Name:	my-release-cockroachdb-1.my-release-cockroachdb.ckdb.svc.cluster.local
Address: 10.244.1.14
;; Got recursion not available from 10.96.0.10
  • If the above works but still get i/o timeout: You likely have a NetworkPolicy or Firewall blocking port 26257 (internal gossip) or 8080 (HTTP health).

Standard database images like CockroachDB are often “distroless” or heavily hardened, meaning they lack a shell (sh, bash) and package managers (apt, yum) to reduce the attack surface.

Run this command to drop a “Netshoot” container (the Swiss Army knife of networking) into any failing pod:

k debug -it my-release-cockroachdb-0 \
  --image=nicolaka/netshoot \
  --target=db \
  --profile=general \
  -- sh

Once inside that shell, try these three tests:

  1. DNS Test: Check if it can find its neighbor. nslookup my-release-cockroachdb-1.my-release-cockroachdb
  2. Port Test: See if the neighbor is listening. nc -zv my-release-cockroachdb-1.my-release-cockroachdb 26257
  3. Local Check: See what CockroachDB is doing on the local ports. ss -tulpn

When you set clusterIP: None, the FQDN my-svc.namespace.svc.cluster.local resolves to a list of all the individual Pod IPs currently backing that service.

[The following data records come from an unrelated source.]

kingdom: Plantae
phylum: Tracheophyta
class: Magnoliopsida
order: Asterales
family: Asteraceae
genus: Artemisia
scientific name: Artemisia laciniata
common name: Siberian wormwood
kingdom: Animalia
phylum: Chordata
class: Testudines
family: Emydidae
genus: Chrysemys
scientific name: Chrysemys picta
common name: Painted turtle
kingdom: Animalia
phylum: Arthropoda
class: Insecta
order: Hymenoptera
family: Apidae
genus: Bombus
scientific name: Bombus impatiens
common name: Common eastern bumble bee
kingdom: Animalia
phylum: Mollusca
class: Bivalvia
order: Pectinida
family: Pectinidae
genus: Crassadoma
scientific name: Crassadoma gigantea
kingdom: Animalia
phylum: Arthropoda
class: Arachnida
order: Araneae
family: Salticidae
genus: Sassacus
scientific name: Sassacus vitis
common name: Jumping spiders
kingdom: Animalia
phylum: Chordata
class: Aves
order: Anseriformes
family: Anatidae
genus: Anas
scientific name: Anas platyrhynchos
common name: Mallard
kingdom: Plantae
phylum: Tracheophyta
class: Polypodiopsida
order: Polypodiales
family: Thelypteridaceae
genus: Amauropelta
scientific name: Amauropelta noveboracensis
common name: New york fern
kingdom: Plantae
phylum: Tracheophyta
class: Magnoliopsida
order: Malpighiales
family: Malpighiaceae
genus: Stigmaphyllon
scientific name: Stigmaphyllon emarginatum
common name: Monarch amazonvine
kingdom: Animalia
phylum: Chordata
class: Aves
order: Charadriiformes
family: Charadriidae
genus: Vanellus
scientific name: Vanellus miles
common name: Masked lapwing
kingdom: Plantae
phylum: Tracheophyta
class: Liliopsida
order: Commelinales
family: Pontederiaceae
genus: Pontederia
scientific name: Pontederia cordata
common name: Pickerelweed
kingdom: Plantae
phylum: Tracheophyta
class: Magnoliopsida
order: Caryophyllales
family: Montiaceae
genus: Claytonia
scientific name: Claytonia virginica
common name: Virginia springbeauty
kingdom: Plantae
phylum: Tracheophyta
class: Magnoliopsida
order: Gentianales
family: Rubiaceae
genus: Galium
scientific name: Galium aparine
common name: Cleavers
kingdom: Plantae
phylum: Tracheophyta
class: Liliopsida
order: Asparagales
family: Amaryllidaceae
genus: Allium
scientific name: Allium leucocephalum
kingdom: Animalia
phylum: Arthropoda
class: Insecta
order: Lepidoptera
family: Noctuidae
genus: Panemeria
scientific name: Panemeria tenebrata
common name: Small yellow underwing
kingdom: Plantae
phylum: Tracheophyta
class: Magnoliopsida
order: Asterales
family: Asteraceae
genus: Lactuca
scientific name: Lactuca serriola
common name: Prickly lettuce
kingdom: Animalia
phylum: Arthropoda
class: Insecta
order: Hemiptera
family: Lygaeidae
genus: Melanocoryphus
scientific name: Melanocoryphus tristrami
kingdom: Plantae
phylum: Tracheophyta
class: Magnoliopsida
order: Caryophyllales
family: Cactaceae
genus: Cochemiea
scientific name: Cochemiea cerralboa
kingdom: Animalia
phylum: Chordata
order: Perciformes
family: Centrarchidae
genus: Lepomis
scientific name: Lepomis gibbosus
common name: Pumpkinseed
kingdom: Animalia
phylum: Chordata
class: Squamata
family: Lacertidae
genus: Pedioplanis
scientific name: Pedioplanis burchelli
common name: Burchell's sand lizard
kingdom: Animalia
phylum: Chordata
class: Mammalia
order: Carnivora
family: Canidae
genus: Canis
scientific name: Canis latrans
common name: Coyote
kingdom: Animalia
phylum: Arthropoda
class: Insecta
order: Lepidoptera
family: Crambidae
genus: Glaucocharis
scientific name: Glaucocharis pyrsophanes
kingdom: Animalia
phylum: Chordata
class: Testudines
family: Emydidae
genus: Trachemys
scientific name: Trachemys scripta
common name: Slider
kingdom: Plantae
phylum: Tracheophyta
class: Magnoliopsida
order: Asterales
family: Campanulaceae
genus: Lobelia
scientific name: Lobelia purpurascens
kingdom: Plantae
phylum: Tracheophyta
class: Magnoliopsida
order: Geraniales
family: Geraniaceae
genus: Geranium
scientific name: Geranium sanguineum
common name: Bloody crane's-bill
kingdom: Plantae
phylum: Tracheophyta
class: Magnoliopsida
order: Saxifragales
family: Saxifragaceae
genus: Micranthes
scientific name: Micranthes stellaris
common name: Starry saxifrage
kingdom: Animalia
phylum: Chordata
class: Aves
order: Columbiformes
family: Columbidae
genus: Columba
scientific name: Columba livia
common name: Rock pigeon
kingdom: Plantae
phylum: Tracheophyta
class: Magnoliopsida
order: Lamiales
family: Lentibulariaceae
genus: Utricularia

In case of clusterIP: 10.96.1.12 you get a stable FQDN like my-svc.namespace.svc.cluster.local. This resolves to a single Virtual IP (the ClusterIP).

CheatSheet

  • Ephemeral container debugging
    • API call made: PATCH /pods/<name>/ephemeralcontainers
    • No PodSpec mutation
    • Use when you need need same namespaces (network, PID)
    • You can access the file-system using of target container : /proc/<PID>/root
      k debug -it my-release-cockroachdb-0 \
      --image=nicolaka/netshoot \
      --target=db \
      --profile=general \
      -- sh
      
  • Pod-copy debugging
    • Copies: Volumes, Env vars, Security context
      kubectl debug pod/<pod-name> \
      --copy-to=<new-pod-name> \
      --set-image=*=busybox \
      --share-processes \
      -it
      
  • Node debugging
  • Use when : kubelet is alive, Node networking/storage broken, CNI/CSI/kube-proxy issues.
  • Under the hood creates a Pod where
    • hostPID: true
    • hostNetwork: true
    • / mounted at /host
      kubectl debug node/<node-name> \
      -it \
      --image=busybox
      
Pod State Ephemeral container Pod copy Node debug Why
Running + Ready ✅ Best ⚠️ Overkill Everything already works
Running + NotReady ⚠️ Debug probes / app health
CrashLoopBackOff ⚠️ Sometimes ✅ Best Container restarts too fast
OOMKilled ❌ Mostly useless ✅ Required Container already dead
ImagePullBackOff Pod never runs
Pending ⚠️ Scheduling problem
InitContainerCrashLoop Ephemeral containers attach only after init
Completed (Succeeded) ⚠️ App already exited
Evicted ⚠️ Pod gone
PodDeleted ⚠️ No object to patch

Common Error Encountered

  • i/o timeout: This means that the internal CockroachDB process is trying to reach other pods and failing.
  • 503 Error: This is the kubelet telling you: “I tried to ping the CockroachDB health endpoint (usually /admin/v1/health), but the database told me it’s not ready to take traffic.”